Unlike the dot operator, when referring to a member of a data structure via pointer, we need to use the structure pointer operator, "->", in place of the dot operator. Trying to access a data member using the dot operator (as "new_frame.painting_id") for a pointer would be a compilation error.
painting_frame_t sample_frame; painting_frame_t *new_frame = &sample_frame; //Change the ID to new ID new_frame->painting_id = 101;
Of course, the other alternative would be to call "(*new_frame).painting_id", where we access the value of the pointer first and then use the dot operator. Clearly, using "->" is more convenient when dealing with pointers!
Next, we provide a sample address of a data structure and a pointer pointing to it. In the figure provided below, new_frame is a pointer that points to the address of sample_frame data structure. Like the case of other pointers, the value of the new_frame is simply the address of the sample_frame data structure.
Address: 0x6fff520 Address: 0x211f000 ------------------ ------------------------- | Value: 0x211f000 | -----------------> | Value painting_id: 101 | ------------------ | ------------------------| Name: new_frame | Value width: 0 | | ------------------------| | Value height: 0 | | ------------------------| | Value price: 0.0 | | ------------------------| | Value painter: NULL | ------------------------- Name: sample_frame Figure: A pointer stores an address of a data structure
We do not necessarily have to define a structure as a variable and then use a pointer to refer to it. We can define a pointer from the very beginning and then allocate memory to it, and then continue to use it. Do not forget to free the allocated memory, once you are done!
Here is a sample program that modifies the earlier program to make sample_frame a pointer from the get-go!
#include <stdio.h> #include <string.h> #include <stdlib.h> typedef struct painting_frame { int painting_id; int width; int height; float price; char painter[50]; } painting_frame_t; void print_painting_frame(painting_frame_t *frame) { printf("ID: %d Width: %d Height: %d Painter: %s\n", frame->painting_id, frame->width, frame->height, frame->painter); } int main() { painting_frame_t *sample_frame; sample_frame = (painting_frame_t *)malloc(sizeof(painting_frame_t)); if (sample_frame == NULL) { printf("Error: Malloc Failed\n"); return -1; } /* Initialize members of sample_frame */ sample_frame->painting_id = 100; sample_frame->width = 50; sample_frame->height = 100; memcpy(sample_frame->painter, "Leonardo da Vinci", strlen("Leonardo da Vinci") + 1); printf("Let us print info about sample_frame\n"); print_painting_frame(sample_frame); free(sample_frame); return 0; }
Here is the output:
Let us print info about sample_frame ID: 100 Width: 50 Height: 100 Painter: Leonardo da Vinci
Like structures, unions are another constructs that allow us to store multiple values (aka data members). The difference between the two is that with unions, we can hold only one value at a given time. In that sense, all the values stored in a union share the same common space. The size of the common space of a union is the size of the largest member of the union.
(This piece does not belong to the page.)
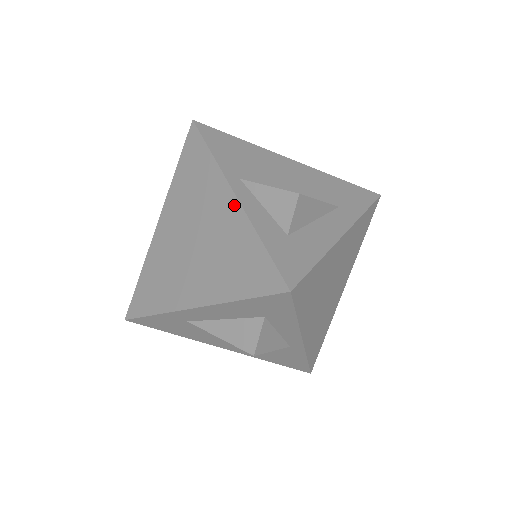
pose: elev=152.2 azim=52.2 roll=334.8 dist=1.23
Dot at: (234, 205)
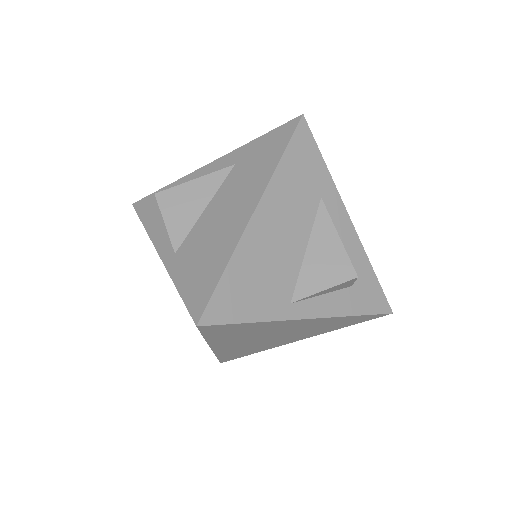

We define a union using the "union" keyword. Union members can be accessed just like that of data structures. If we are using a union variable, then we can use the dot operator ("."). If we are using a union pointer, then we can use the pointer operator ("->").
Since a union can hold different values at different times, one way to avoid ambiguity is to maintain a state for each union instance. Whenever, we update the value of the union to a new type, we need to update the state as well.
With that, let us see an example that uses a union to hold various values for tax types for a painting. The example uses a union painting_tax that contains various storage types reflecting taxes and commissions. Next, it also uses an enum of tax_type to indicate each of the types. The example also prints address of various union members.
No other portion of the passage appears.